> _TESTO DA ANALIZZARE_:
╭──

È morto all’alba del 2 marzo, Claudio Coccoluto. Aveva 59 anni. Uno dei deejay più importanti d’Italia, icona della musica elettronica, in oltre quarant’anni di carriera ha girato il mondo con i suoi dischi. È stato tra i primi e gli ultimi ad aver fatto suonare i vinili, sperimentando ogni genere di sonorità. Coccoluto lottava da tempo con una grave malattia, ma è stato sempre riservatissimo sulla questione, informando solo i parenti e gli amici più stretti. Come Dj Ralf, con cui abbiamo scambiato due parole per farci raccontare Claudio.
Eravate amici, suonavate insieme. Chi era Claudio Coccoluto?
“Io e Claudio siamo sempre stati due tra le figure iconografiche del deejaying italiano. Eravamo visti un po’ come l’Inter e la Juve, grandi rivali, ma in modo sbagliato. Non abbiamo mai avuto problemi, non ci siamo mai attaccati né voluti male. Ma ci siamo conosciuti tardi”.
Come nel motorsport, dove ex rivali ora vanno d’amore e d’accordo.
“Esatto, quando sei in pista… ma io non ho mai avuto questa visione. Ma era quello che pensava la gente. Ognuno ha i suoi pregi e i suoi difetti, ma di sicuro Claudio era un tecnico fenomenale del deejaying, gli ho visto fare delle cose che io non tento neanche. Abbiamo un approccio diverso. Paradossalmente abbiamo iniziato una carriera insieme e ci conosciamo da quando è cominciato tutto, ma è negli ultimi due o tre anni ci siamo conosciuti davvero”.
Avete anche fatto diverse serate insieme.

╰──

> _RACCOLTA DI VOCI_:
╭──

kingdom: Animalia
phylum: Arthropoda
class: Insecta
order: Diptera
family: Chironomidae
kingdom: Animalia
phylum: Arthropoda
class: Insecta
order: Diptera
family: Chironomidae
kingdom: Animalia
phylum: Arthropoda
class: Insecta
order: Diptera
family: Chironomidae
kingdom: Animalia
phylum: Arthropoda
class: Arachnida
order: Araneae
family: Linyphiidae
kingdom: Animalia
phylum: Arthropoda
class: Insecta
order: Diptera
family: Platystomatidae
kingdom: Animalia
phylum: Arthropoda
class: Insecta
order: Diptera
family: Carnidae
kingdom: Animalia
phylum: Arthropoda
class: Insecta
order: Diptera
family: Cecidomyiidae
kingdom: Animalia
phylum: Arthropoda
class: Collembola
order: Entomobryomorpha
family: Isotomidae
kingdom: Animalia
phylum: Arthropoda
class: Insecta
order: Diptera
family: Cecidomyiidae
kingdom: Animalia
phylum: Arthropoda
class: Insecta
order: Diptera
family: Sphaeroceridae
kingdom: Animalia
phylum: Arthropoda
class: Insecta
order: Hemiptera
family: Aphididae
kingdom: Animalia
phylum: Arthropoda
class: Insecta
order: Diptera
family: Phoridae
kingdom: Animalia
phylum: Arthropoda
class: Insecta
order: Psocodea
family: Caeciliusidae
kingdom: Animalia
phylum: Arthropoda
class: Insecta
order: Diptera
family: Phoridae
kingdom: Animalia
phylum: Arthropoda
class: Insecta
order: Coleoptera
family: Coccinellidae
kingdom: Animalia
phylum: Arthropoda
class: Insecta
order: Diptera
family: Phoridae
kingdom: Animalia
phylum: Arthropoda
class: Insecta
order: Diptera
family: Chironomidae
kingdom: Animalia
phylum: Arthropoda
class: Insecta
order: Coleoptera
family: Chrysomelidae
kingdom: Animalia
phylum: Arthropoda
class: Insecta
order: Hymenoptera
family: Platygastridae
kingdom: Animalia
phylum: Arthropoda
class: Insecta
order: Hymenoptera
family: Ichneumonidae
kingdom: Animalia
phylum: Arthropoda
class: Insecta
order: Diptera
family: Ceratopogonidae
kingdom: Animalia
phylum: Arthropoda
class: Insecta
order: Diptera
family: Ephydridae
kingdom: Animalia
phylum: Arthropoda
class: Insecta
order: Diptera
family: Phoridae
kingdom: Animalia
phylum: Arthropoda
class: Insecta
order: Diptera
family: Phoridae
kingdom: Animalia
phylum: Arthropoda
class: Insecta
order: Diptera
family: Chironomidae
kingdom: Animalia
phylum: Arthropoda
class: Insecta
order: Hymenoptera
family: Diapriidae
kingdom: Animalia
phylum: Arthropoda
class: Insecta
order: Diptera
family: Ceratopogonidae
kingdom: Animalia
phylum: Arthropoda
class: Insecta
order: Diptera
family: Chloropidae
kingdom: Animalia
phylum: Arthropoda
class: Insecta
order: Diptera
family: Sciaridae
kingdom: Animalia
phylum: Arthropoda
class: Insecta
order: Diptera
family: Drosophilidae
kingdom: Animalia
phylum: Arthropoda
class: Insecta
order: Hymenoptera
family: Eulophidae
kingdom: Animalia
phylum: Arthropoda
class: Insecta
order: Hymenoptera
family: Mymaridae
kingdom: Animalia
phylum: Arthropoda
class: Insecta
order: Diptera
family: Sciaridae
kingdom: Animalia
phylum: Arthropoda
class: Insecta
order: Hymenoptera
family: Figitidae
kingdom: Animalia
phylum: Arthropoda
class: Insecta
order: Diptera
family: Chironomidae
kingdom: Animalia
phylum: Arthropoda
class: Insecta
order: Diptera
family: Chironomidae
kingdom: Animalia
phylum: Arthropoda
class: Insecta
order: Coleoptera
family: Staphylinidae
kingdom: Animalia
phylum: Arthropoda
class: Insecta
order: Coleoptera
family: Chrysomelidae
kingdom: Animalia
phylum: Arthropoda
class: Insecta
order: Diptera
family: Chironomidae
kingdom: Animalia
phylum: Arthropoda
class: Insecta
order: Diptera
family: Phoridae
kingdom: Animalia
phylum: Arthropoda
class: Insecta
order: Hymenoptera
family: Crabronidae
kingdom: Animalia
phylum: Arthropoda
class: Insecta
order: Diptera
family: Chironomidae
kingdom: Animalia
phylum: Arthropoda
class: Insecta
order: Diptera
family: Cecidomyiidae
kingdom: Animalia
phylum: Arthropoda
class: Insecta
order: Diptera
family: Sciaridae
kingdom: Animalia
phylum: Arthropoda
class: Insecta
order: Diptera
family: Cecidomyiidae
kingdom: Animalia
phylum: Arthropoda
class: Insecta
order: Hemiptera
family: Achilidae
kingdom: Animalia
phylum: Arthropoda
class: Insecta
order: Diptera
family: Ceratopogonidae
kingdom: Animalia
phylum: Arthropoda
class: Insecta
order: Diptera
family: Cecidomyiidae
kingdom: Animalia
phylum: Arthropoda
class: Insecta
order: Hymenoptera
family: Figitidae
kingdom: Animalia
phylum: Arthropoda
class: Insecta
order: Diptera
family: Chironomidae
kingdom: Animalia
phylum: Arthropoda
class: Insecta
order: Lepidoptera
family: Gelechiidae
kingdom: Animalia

╰──

Indica, in base al testo su Claudio Coccoluto, quanti anni aveva al momento della morte. Le voci non hanno alcun legame con il testo.

Aveva 59 anni.